---
jupytext:
  text_representation:
    extension: .md
    format_name: myst
    format_version: 0.12
    jupytext_version: 1.9.1
kernelspec:
  display_name: Python 3
  language: python
  name: python3
---


(sec_likelihood)=

# Computing likelihoods

In general, the likelihood function is defined as the probability (or
probability density) assigned to an observed outcome by a particular model.
It is often alternately referred to as the sampling probability, and is a
cornerstone of many statistical inference procedures.
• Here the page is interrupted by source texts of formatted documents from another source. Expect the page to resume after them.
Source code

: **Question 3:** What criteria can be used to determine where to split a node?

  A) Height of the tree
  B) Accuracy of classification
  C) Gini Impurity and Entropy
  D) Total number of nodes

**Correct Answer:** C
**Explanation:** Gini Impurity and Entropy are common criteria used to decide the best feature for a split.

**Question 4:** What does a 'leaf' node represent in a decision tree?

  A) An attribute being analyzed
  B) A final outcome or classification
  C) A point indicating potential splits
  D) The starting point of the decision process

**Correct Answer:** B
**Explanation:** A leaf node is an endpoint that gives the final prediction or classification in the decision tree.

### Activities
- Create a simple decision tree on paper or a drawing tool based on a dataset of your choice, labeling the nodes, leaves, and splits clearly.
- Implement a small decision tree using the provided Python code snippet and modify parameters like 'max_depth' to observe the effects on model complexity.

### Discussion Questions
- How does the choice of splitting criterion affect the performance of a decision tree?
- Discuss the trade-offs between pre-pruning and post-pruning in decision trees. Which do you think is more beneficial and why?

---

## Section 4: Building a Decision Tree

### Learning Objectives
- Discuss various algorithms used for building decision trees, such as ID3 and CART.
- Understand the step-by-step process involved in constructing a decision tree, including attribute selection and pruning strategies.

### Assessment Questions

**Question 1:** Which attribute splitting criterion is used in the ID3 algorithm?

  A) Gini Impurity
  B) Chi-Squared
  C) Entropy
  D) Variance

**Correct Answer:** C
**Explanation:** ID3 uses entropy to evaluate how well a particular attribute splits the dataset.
`msprime` provides functions for evaluating two sampling probabilities:
that of a stored tree sequence for a given diploid population size
{math}`N_e` and per-link, per-generation recombination probability {math}`r`
under the standard ancestral recombination graph (ARG); and that of a pattern
of mutations given a tree sequence and per-site, per-generation mutation
probability {math}`\mu` under the infinite sites model.

:::{note}
Generic analysis tools for arbitrary tree sequences, allowing efficient calculation
of genetic diversity, allele frequency spectra, F statistics, and so on, are
provided within [tskit](https://tskit.dev/tskit/docs/stable/) and described in the
[statistics documentation](https://tskit.dev/tskit/docs/stable/stats.html).
The likelihood functions below are provided by `msprime` because they are specific
to the ARG and infinite sites models. 
:::

:::{warning}
Evaluating these log likelihoods requires knowledge of a whole ARG,
rather than just the more compact tree sequence representation. Additionally
the log likelihood implementations are only available for continuous genomes.
Hence, the underlying tree sequence has to conform to the
`record_full_arg = True` and `discrete_genome = False` options of the
{func}`.sim_ancestry` function.
:::

---

## Quick reference

{func}`.log_arg_likelihood`                                               
: Log likelihood of an ARG topology and branch lengths                    

{func}`.log_mutation_likelihood`                                          
: Log likelihood of a pattern of mutations arising from a given ARG       

---

(sec_likelihood_topology)=

## ARG sampling probability

The following example simulates an ARG with 5 diploid samples and evaluates
the likelihood of the realisation for four combinations of parameters.
Note that one combination coincides with the parameters used to simulate
the ARG, while the other combinations are quite different.

```{code-cell}
    import msprime

    ts = msprime.sim_ancestry(
        5, recombination_rate=1, record_full_arg=True,
        sequence_length=1, discrete_genome=False, random_seed=42)
    print(msprime.log_arg_likelihood(ts, recombination_rate=0, Ne=1))
    print(msprime.log_arg_likelihood(ts, recombination_rate=0.1, Ne=1))
    print(msprime.log_arg_likelihood(ts, recombination_rate=1, Ne=1))
    print(msprime.log_arg_likelihood(ts, recombination_rate=10, Ne=10))
```

In this example, the simulated ARG contains at least one recombination,
which is an event of probability 0 when the `recombination_rate = 0`.
Hence, the log likelihood for recombination rate zero returns a numerical
representation of negative infinity, i.e. the logarithm of zero. The other
three combinations of parameters all result in positive likelihoods,
or finite log likelihoods.

The data was generated from a recombination rate of one and a default
population size of one, and these parameters give rise to a relatively high
log likelihood. The same ARG would have been an unlikely realisation under
very different parameters, which thus result in more negative values of the
log likelihood.

## Mutation sampling probability

The next example adds random mutations to the tree sequence
generated above in {ref}`sec_likelihood_topology` and evaluates the
unnormalised log probability of the mutation realisation, given the
tree sequence and a prescribed mutation rate.

```{code-cell}
    ts = msprime.mutate(ts, rate=1, random_seed=42)
    print(msprime.log_mutation_likelihood(ts, mutation_rate=0))
    print(msprime.log_mutation_likelihood(ts, mutation_rate=0.1))
    print(msprime.log_mutation_likelihood(ts, mutation_rate=1))
    print(msprime.log_mutation_likelihood(ts, mutation_rate=10))
```

Since there is at least one mutation in the realisation, its probability
given `mutation_rate = 0` is 0, resulting in a log likelihood of negative
infinity. The mutation realisation is a typical outcome when
`mutation_rate = 1`, which is the value used to simulate it, and which thus
results in a relatively high log likelihood. Mutation rates which are
significantly higher or lower result in more negative log likelihoods
because generating the same realisation using those rates is unlikely.